Run machine learning models in the cloud
Replicate lets you run machine learning models in the cloud. We’re not just another AI company; we’re a team of developers, engineers, and innovators from organizations like Docker, Spotify, Dropbox, GitHub, Heroku, NVIDIA, and more. We’ve built foundational technologies like Docker Compose and OpenAPI, and now, we’re applying that expertise to make AI deployment as intuitive and reliable as web deployment.
The Models team at Replicate keeps our public model library up to date with all the latest generative AI models. We make sure all the popular models are fast, reliable, and easy to use. We use and test models to find each model's unique features. We have our ear to the ground and build new models and pipelines that our users and the community want by opening up the black boxes of open-source models.
As a Creative AI Engineer on the Models team, you'll be hacking on image/video/audio models at the bleeding edge, sometimes before they're publicly released. You'll spend time with the models and really learn their strengths and weaknesses. You'll build in public and share your findings with the community. You'll sometimes create new open-source models and tools in Python and ComfyUI.
About you
You’re an active part of the gen AI community — you spend an inordinate amount of time on X, Discord, Reddit, etc., keeping up with all the latest models and sharing your work.

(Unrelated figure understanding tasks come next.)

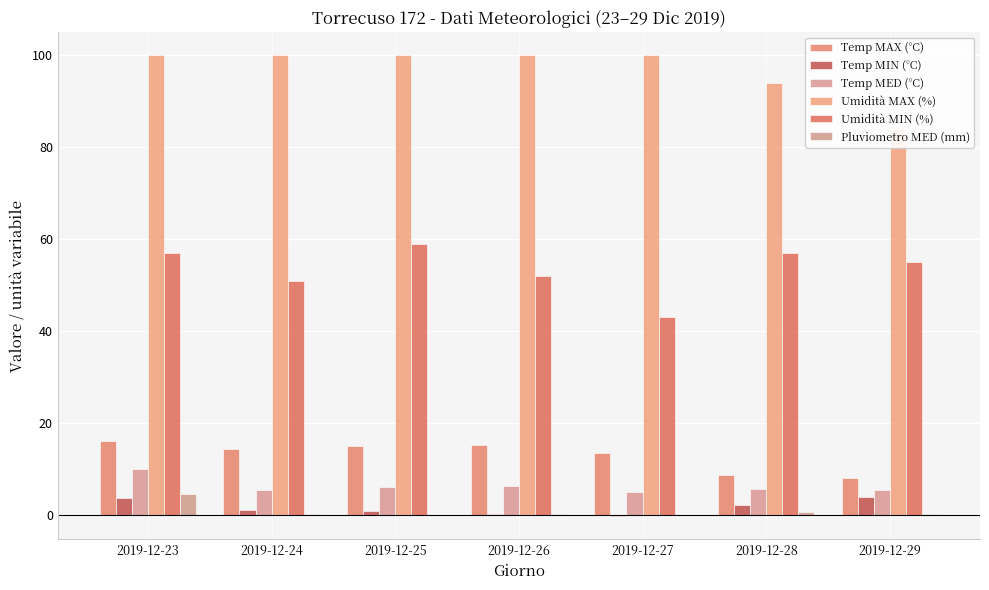

The Umidità MIN (%) series shows 79.0 at 2019-12-25. True or false?

False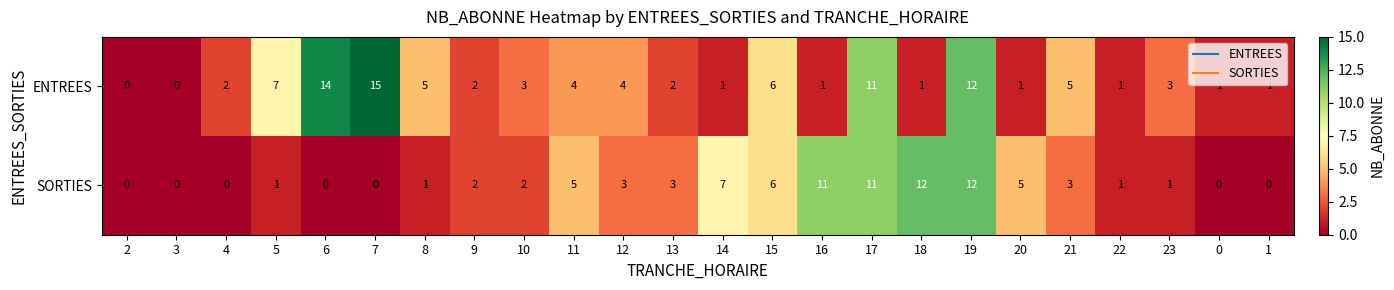

How many distinct data groups are displayed?

2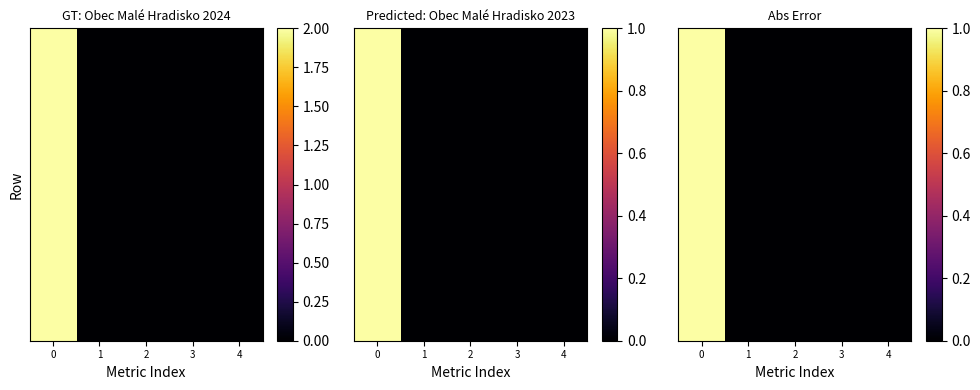

Is it true that row_1 equals 0 at 2?

True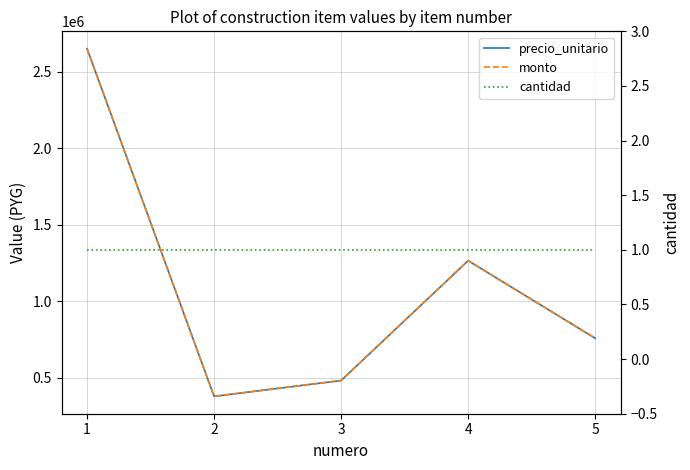

What is the difference between the maximum and minimum values in the monto series?

2271000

You can code. You write clean, idiomatic Python and know how to work with machine learning code.
You’re comfortable with ComfyUI.
You do creative, interesting things with generative AI, focused on image and video generation.
You’re a great communicator, both online and in person.
Exploring new image/video/audio models (sometimes before they’re available to the public). You’ll find the edges of those models, discover what they’re good at, interesting use cases, etc.
Publicly building and teaching people how to do interesting things with new models.
Open up the black boxes of open-source models and add new interesting features for the community and our customers.
Building pipelines of models in code and/or ComfyUI.
You understand machine learning, can reason about model architecture, and understand math.
You’re an artist.
You’re a designer.
You have experience across image, video, as well as speech, audio, and music models.
You can build modern web apps around models.
This role can be remote (anywhere in the United States, UK, or the EU) or in-person. If you're local to the Bay Area, we would like you to work out of our San Francisco office at least 3 days a week.
Answer these questions to be considered for this job:
What do you wish you could do with AI that you can’t do at the moment?
What’s the thing you’re most proud of that you’ve done with AI?
What’s your favorite but largely underrated AI model?
If you were asked to make a greeting card AI model with accurate text and print resolution, what approach would you take?
Machine learning can now do some extraordinary things: it can understand the world, drive cars, write code, make art.
But, it is still extremely hard to use. Research is typically published as a PDF, with scraps of code on GitHub and weights on Google Drive (if you’re lucky!). It is near-impossible to take that work and apply it to a real-world problem, unless you are an expert.
We’re making machine learning accessible to everyone. People creating machine learning models should be able to share them in a way that other people can use, and people who want to use machine learning should be able to do it without getting a PhD.
With great power also comes great responsibility. We believe that with better tools and safeguards, we will make this powerful technology safer and easier to understand.
We're a bunch of hackers, engineers, researchers, and artists.
We obsess about the details of API design and the right words for things. We're defining how AI works so we'd better get it right.
We make fast and reliable infrastructure. That's what a good infrastructure product is. We're not afraid to build things from scratch to make it the fastest.
We use AI for work. We use AI for play. We find unexplored parts of the map and create new techniques ourselves. We open-source it all.
We build in public, for the community. We want AI to work like open-source software so everyone benefits from it.
We're led by engineers. We all write code. (Or, we get ChatGPT to help.) There aren’t any meetings about meetings.
We've worked at places like Docker, Dropbox, GitHub, Heroku, NVIDIA, Scale AI, and Spotify. We've created technologies like Docker Compose and OpenAPI.
We're here to build a big company. We're ambitious and hard-working. We're not here to just build nice things.